Я молчала. Лишь хрипела, отчаянно думая только о том, что если он натянет сильнее — перекроет мне доступ кислорода. Кажется, даже темнело в глазах. Но в такой момент отчаянно хотелось жить. Это инстинкт, который не отключишь разумом.
— Тебя не научили, как вести себя с господином, грязная девка? Я научу. Не откладывая. Как только приедем.
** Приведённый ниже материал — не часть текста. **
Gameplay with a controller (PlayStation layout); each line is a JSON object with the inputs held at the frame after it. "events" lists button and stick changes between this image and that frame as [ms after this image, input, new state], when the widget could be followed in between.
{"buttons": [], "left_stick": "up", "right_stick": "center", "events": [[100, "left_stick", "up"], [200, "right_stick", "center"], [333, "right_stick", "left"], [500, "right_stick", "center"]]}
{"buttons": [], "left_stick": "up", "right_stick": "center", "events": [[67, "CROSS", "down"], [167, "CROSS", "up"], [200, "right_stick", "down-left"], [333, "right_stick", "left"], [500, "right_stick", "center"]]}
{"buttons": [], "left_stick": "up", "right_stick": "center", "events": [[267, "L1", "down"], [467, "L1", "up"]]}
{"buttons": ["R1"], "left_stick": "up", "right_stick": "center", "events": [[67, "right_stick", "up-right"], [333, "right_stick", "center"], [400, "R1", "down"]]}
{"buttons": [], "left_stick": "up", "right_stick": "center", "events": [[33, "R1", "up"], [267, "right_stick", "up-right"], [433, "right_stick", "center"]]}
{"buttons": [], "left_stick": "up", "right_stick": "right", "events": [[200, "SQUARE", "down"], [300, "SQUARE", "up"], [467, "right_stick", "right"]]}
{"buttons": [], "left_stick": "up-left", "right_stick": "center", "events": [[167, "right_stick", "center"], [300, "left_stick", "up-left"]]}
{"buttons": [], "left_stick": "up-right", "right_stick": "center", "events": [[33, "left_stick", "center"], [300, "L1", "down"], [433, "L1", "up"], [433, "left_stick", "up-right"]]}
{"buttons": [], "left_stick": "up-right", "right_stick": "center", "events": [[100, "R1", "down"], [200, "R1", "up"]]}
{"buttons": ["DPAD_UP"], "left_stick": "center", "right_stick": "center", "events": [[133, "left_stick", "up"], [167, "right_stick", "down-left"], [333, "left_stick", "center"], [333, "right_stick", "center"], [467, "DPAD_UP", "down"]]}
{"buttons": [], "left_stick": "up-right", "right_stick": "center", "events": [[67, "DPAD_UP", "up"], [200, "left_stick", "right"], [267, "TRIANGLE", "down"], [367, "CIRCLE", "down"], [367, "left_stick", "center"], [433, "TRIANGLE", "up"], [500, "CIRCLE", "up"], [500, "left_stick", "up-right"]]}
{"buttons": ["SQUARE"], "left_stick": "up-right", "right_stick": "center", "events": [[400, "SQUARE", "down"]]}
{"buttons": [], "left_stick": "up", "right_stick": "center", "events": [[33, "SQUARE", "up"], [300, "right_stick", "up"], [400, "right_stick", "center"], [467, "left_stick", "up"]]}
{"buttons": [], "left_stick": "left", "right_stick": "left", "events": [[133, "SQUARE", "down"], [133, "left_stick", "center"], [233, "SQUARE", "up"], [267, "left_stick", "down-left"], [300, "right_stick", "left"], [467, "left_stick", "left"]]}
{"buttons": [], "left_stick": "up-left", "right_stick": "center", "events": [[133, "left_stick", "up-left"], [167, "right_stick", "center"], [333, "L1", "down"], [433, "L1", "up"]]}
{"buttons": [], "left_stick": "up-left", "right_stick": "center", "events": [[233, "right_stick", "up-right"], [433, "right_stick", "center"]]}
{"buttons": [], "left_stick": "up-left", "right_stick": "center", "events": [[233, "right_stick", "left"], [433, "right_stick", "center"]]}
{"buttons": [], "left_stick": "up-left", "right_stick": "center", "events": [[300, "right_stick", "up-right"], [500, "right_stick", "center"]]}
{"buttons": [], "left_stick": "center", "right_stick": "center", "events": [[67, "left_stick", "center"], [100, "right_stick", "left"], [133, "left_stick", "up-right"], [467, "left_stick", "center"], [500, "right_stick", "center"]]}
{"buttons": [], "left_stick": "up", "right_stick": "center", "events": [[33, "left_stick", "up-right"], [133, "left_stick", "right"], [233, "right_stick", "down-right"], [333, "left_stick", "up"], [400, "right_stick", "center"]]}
Едва Мателлин отпустил меня, я сжалась на самом краешке сидения, обхватив колени. Никак не могла восстановить дыхание. Ублюдка я больше не интересовала, но его слова невозможно истолковать как-то иначе. Как только я ступлю под крышу его проклятого дома — меня ждет наказание. Пред глазами снова и снова всплывала чужая исполосованная кнутом спина. Возможно, совсем скоро моя станет такой же. Нет… не возможно — наверняка.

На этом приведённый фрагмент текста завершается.